Properties of Triangles – ExCircle
If r is radius of in circle and r₁, r₂, r₃ are the radii of ex-circle opposite to the vertices A, B, C of ΔABC respectively then
(i) \(r=\frac{\Delta }{s}\).
\({{r}_{1}}=\frac{\Delta }{s-a}\).
\({{r}_{2}}=\frac{\Delta }{s-b}\).
\({{r}_{3}}=\frac{\Delta }{s-c}\).
(ii) \(r=4R\sin \frac{A}{2}\sin \frac{B}{2}\sin \frac{C}{2}\).
\({{r}_{1}}=4R\sin \frac{A}{2}.\cos \frac{B}{2}.\cos \frac{C}{2}\).
\({{r}_{2}}=4R\cos \frac{A}{2}.\sin \frac{B}{2}.\cos \frac{C}{2}\).
\({{r}_{3}}=4R\cos \frac{A}{2}.\cos \frac{B}{2}.\sin \frac{C}{2}\).
(iii) \(r=\left( s-a \right).\tan \frac{A}{2}=(s-b).\tan \frac{B}{2}=(s-c).\tan \frac{C}{2}\).
\({{r}_{1}}=s\tan \frac{A}{2}=(s-b)\cot \frac{C}{2}=(s-c)\cot \frac{B}{2}\).
\({{r}_{2}}=s\tan \frac{B}{2}=(s-c)\cot \frac{A}{2}=(s-a)\cot \frac{C}{2}\).
\({{r}_{3}}=s\tan \frac{C}{2}=(s-a)\cot \frac{B}{2}=(s-b)\cot \frac{A}{2}\).
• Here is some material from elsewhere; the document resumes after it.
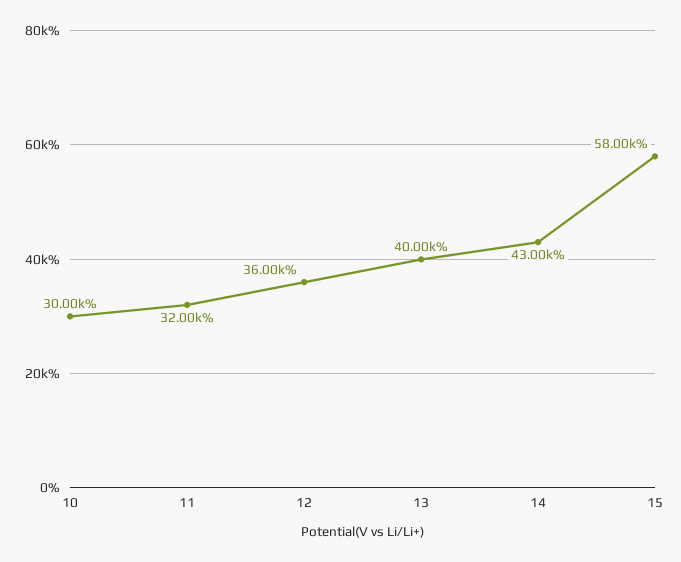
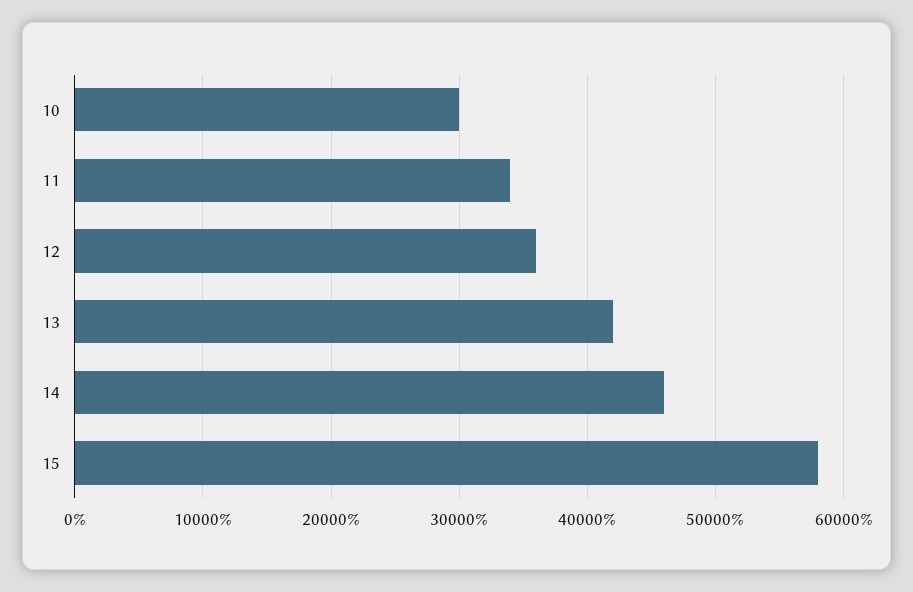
11: 32000 -> 34000
13: 40000 -> 42000
14: 43000 -> 46000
Example: Show that ∑a cos A = 2 (R + r).
Solution: Given that
∑a cos A = 2 (R + r)
\(\sum{2R\ \sin A\ \frac{\cos A}{\sin A}}\),
∑2R cos A
\(2R(1+4\sin \frac{A}{2}\sin \frac{B}{2}\sin \frac{C}{2})\),
(since from transformation)
\(2(R+4R\sin \frac{A}{2}\sin \frac{B}{2}\sin \frac{C}{2})\),
= 2(R + r).
Hence proved ∑a cos A = 2 (R + r).